Exercise data Start Marker

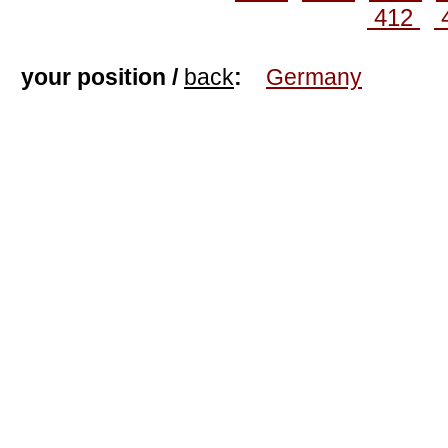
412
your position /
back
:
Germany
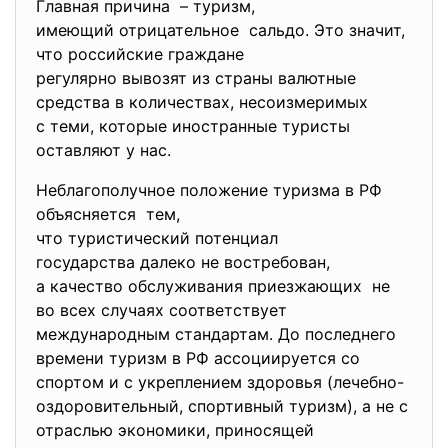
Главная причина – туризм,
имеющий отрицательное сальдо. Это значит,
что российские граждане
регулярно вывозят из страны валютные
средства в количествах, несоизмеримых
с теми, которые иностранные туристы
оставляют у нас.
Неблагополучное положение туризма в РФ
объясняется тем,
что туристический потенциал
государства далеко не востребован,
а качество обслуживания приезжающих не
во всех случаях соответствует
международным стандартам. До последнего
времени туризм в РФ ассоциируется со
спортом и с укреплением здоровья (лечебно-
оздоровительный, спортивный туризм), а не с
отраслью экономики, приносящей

Exercise data End Marker
Exercise data Start Marker

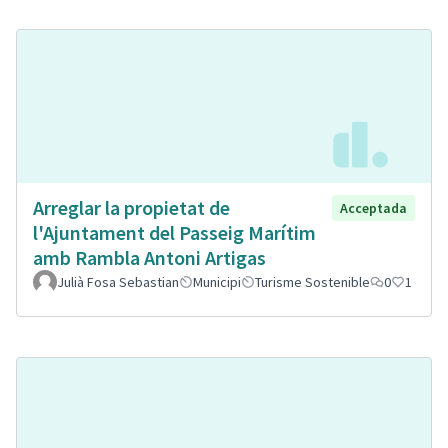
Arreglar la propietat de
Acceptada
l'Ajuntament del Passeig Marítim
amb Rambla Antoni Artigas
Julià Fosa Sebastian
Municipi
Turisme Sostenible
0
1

Exercise data End Marker

- _Exercise details_: Please reproduce the lines from the line with "Главная причина –" up to and including the line with "оздоровительный, спортивный туризм), а не с", swapping "РФ" for "России" and keeping everything else unchanged.

- _Written answer_:
Главная причина – туризм,
имеющий отрицательное сальдо. Это значит,
что российские граждане
регулярно вывозят из страны валютные
средства в количествах, несоизмеримых
с теми, которые иностранные туристы
оставляют у нас.
Неблагополучное положение туризма в России
объясняется тем,
что туристический потенциал
государства далеко не востребован,
а качество обслуживания приезжающих не
во всех случаях соответствует
международным стандартам. До последнего
времени туризм в России ассоциируется со
спортом и с укреплением здоровья (лечебно-
оздоровительный, спортивный туризм), а не с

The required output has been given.